Cependant, une ville échappe quelque peu à la règle, Guttenvald, la sombre, la maudite, les hommes qui y vivent se sont habitués à l'ambiance sordide qui y règne et craignent un peu moins ces légendes de bonnes femmes, malgré tout, très peu osent s'aventurer trop loin, restant dans les limites de la ville afin de chasser lorsqu'ils ont besoin de se dégourdir les jambes. Certains individus, plus solitaires, peu recommandables en général, viennent bâtir leurs maisons en ces lieux, les protégeant souvent de sorts, d'herbes ou autres maléfices pour s'assurer qu'aucun intrus ne viendra les cueillir dans leur lit. Morphes, orphes, ou simples ermites, ils sont souvent rejetés de la société et se cachent donc dans cette forêt où ils ont peu de chance d'être dérangés. Aussi, pour les quelques téméraires qui s'aventurent dans ces bois, il n'est pas rare de croiser une petite bicoque que l'on n'a, pourtant, aucune envie d'approcher...
Ce jour là, au Sud de Guttenvald, là où les montagnes bordent la forêt, une louve trottinait sur un pare terre de feuilles mortes, reniflant avidement tout en gardant tout de même ses distances de la ville. La dernière fois qu'elle s'en était approchée, un bruit violent s'était fait entendre, et elle avait préféré fuir plutôt que de se risquer à savoir d'où cela pouvait provenir. Reniflant l'odeur d'un lapin, la truffe enfoncée dans la poussière, la terre et autres substances décomposées, elle pouvait sentir le parfum du sang et de cadavres en décomposition qui jonchaient probablement le sol par endroits en ces lieux. Elle se mit en piste, analysant les odeurs qui se mêlaient dans l'air, ses yeux d'un noir plus profond que les ténèbres scrutant les environs jusqu'à ce qu'elle se mette à courir, puis elle se figea et repartit encore en flèche jusqu'à ce qu'un cri déchire l'air.

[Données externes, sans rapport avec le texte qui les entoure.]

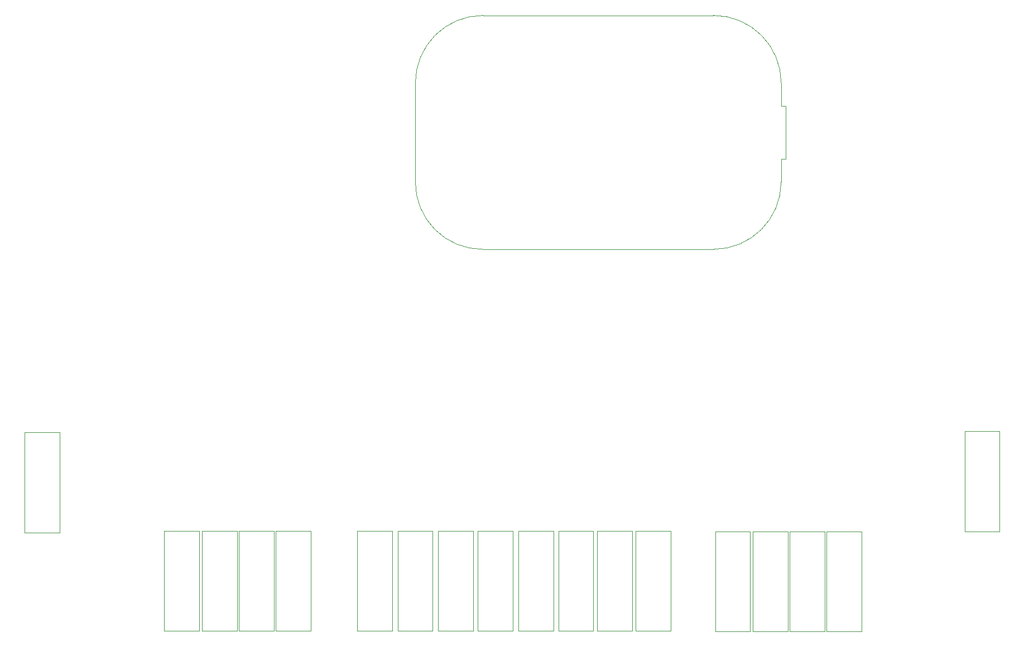
<source format=gbr>
G04 #@! TF.GenerationSoftware,KiCad,Pcbnew,(6.0.5)*
G04 #@! TF.CreationDate,2022-06-02T00:33:27-04:00*
G04 #@! TF.ProjectId,PB_16,50425f31-362e-46b6-9963-61645f706362,v1.0h*
G04 #@! TF.SameCoordinates,Original*
G04 #@! TF.FileFunction,Other,ECO1*
%FSLAX46Y46*%
G04 Gerber Fmt 4.6, Leading zero omitted, Abs format (unit mm)*
G04 Created by KiCad (PCBNEW (6.0.5)) date 2022-06-02 00:33:27*
%MOMM*%
%LPD*%
G01*
G04 APERTURE LIST*
%ADD10C,0.050000*%
G04 APERTURE END LIST*
D10*
X96872600Y-151938600D02*
X91572600Y-151938600D01*
X96872600Y-136738600D02*
X96872600Y-151938600D01*
X91572600Y-151938600D02*
X91572600Y-136738600D01*
X91572600Y-136738600D02*
X96872600Y-136738600D01*
X138442600Y-136748600D02*
X138442600Y-151948600D01*
X133142600Y-136748600D02*
X138442600Y-136748600D01*
X133142600Y-151948600D02*
X133142600Y-136748600D01*
X138442600Y-151948600D02*
X133142600Y-151948600D01*
X186203100Y-136813600D02*
X186203100Y-152013600D01*
X180903100Y-152013600D02*
X180903100Y-136813600D01*
X180903100Y-136813600D02*
X186203100Y-136813600D01*
X186203100Y-152013600D02*
X180903100Y-152013600D01*
X97317600Y-151953600D02*
X97317600Y-136753600D01*
X102617600Y-136753600D02*
X102617600Y-151953600D01*
X97317600Y-136753600D02*
X102617600Y-136753600D01*
X102617600Y-151953600D02*
X97317600Y-151953600D01*
X127022600Y-136748600D02*
X132322600Y-136748600D01*
X132322600Y-151948600D02*
X127022600Y-151948600D01*
X127022600Y-151948600D02*
X127022600Y-136748600D01*
X132322600Y-136748600D02*
X132322600Y-151948600D01*
X144443100Y-151948600D02*
X139143100Y-151948600D01*
X144443100Y-136748600D02*
X144443100Y-151948600D01*
X139143100Y-136748600D02*
X144443100Y-136748600D01*
X139143100Y-151948600D02*
X139143100Y-136748600D01*
X145352600Y-136748600D02*
X150652600Y-136748600D01*
X145352600Y-151948600D02*
X145352600Y-136748600D01*
X150652600Y-151948600D02*
X145352600Y-151948600D01*
X150652600Y-136748600D02*
X150652600Y-151948600D01*
X151412600Y-151948600D02*
X151412600Y-136748600D01*
X156712600Y-136748600D02*
X156712600Y-151948600D01*
X156712600Y-151948600D02*
X151412600Y-151948600D01*
X151412600Y-136748600D02*
X156712600Y-136748600D01*
X197379100Y-152013600D02*
X192079100Y-152013600D01*
X192079100Y-136813600D02*
X197379100Y-136813600D01*
X197379100Y-136813600D02*
X197379100Y-152013600D01*
X192079100Y-152013600D02*
X192079100Y-136813600D01*
X126162600Y-151948600D02*
X120862600Y-151948600D01*
X120862600Y-136748600D02*
X126162600Y-136748600D01*
X120862600Y-151948600D02*
X120862600Y-136748600D01*
X126162600Y-136748600D02*
X126162600Y-151948600D01*
X102917600Y-151953600D02*
X102917600Y-136753600D01*
X102917600Y-136753600D02*
X108217600Y-136753600D01*
X108217600Y-136753600D02*
X108217600Y-151953600D01*
X108217600Y-151953600D02*
X102917600Y-151953600D01*
X180497600Y-152013600D02*
X175197600Y-152013600D01*
X175197600Y-136813600D02*
X180497600Y-136813600D01*
X180497600Y-136813600D02*
X180497600Y-152013600D01*
X175197600Y-152013600D02*
X175197600Y-136813600D01*
X162592600Y-151948600D02*
X157292600Y-151948600D01*
X157292600Y-151948600D02*
X157292600Y-136748600D01*
X162592600Y-136748600D02*
X162592600Y-151948600D01*
X157292600Y-136748600D02*
X162592600Y-136748600D01*
X113817600Y-136753600D02*
X113817600Y-151953600D01*
X113817600Y-151953600D02*
X108517600Y-151953600D01*
X108517600Y-136753600D02*
X113817600Y-136753600D01*
X108517600Y-151953600D02*
X108517600Y-136753600D01*
X186491100Y-136813600D02*
X191791100Y-136813600D01*
X191791100Y-152013600D02*
X186491100Y-152013600D01*
X186491100Y-152013600D02*
X186491100Y-136813600D01*
X191791100Y-136813600D02*
X191791100Y-152013600D01*
X168411100Y-151948600D02*
X163111100Y-151948600D01*
X163111100Y-151948600D02*
X163111100Y-136748600D01*
X163111100Y-136748600D02*
X168411100Y-136748600D01*
X168411100Y-136748600D02*
X168411100Y-151948600D01*
X185195700Y-68755200D02*
X185195700Y-72255200D01*
X129695700Y-83755200D02*
X129695700Y-68755200D01*
X174945700Y-94005200D02*
X139945700Y-94005200D01*
X185895700Y-80255200D02*
X185195700Y-80255200D01*
X185895700Y-72255200D02*
X185895700Y-80255200D01*
X185195700Y-80255200D02*
X185195700Y-83755200D01*
X139945700Y-58505200D02*
X174945700Y-58505200D01*
X185195700Y-72255200D02*
X185895700Y-72255200D01*
X129695699Y-83755200D02*
G75*
G03*
X139936997Y-94005231I10174601J-75370D01*
G01*
X185195700Y-68755200D02*
G75*
G03*
X174945700Y-58505200I-10249998J2D01*
G01*
X174945700Y-94005200D02*
G75*
G03*
X185195700Y-83755200I0J10250000D01*
G01*
X139945700Y-58505200D02*
G75*
G03*
X129695700Y-68755200I-2J-10249998D01*
G01*
X213026000Y-136831800D02*
X213026000Y-121631800D01*
X213026000Y-121631800D02*
X218326000Y-121631800D01*
X218326000Y-136831800D02*
X213026000Y-136831800D01*
X218326000Y-121631800D02*
X218326000Y-136831800D01*
X70401000Y-136988600D02*
X70401000Y-121788600D01*
X75701000Y-136988600D02*
X70401000Y-136988600D01*
X70401000Y-121788600D02*
X75701000Y-121788600D01*
X75701000Y-121788600D02*
X75701000Y-136988600D01*
M02*

</source>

Les feuilles mortes se mirent à voler, la terre se soulevait pendant qu'elle s'agitait, couinant, grognant, se retournant dans tous les sens pour se dégager. Un cercle de fer avait pris sa patte arrière en tenaille, et ses yeux s'écarquillèrent en remarquant enfin la source de sa douleur. Serrant les dents, elle cessa rapidement de hurler, sachant bien que le bourreau qui avait placé ce piège n'attendait qu'une seule chose, entendre sa proie l'appeler. Ses yeux et son nez se mirent à couler pendant qu'elle cherchait à contenir la douleur, et plus que tout, une solution. Son instinct et son esprit se battaient en duel, l'un lui disant de se transformer pour dégager d'elle-même les mâchoires saillantes de son tortionnaire à l'aide de ses mains, mais l'autre lui rappelait qu'en agissant ainsi, sa patte allait se déformer, s'agrandir pour devenir une jambe humaine et la force du piège risquait alors de lui découper la jambe.
Des gémissements plaintifs jaillirent de sa gorge, elle ne savait pas quoi faire, et la douleur l'empêchait un peu de se concentrer. Fermant les yeux, elle attrapa une branche en bois dans sa gueule, sachant très bien qu'elle ne résisterait pas à la pression du piège et se briserait si elle cherchait à dégager les mâchoires avec, mais au moins pouvait-elle essayer de l'y glisser pour atténuer la douleur? Sa mère ou l'un de ses congénères finirait bien par passer dans le coin et prévenir alors un autre morphe qui viendra la délivrer?
Oui, mais là... elle s'était vraiment aventurée très loin du lieu où sa meute chassait... ne parvenant pas à glisser la branche entre les mâchoires du piège, elle se coucha en pleurant, serrant alors ce bout de bois entre ses crocs pour ne pas hurler, ses griffes s'enfonçant dans la terre meuble en attendant que du secours vienne. Même un loup d'une autre meute conviendrait, elle pourrait surement lui faire comprendre qu'il devait aller chercher du secours... mais tout de même, l'un des siens serait le mieux, surtout que celui qui a posé ce piège pourrait arriver à tout moment. Son cœur battait à toute vitesse dans ses flancs pendant que la peur et même le désespoir l'envahissaient peu à peu.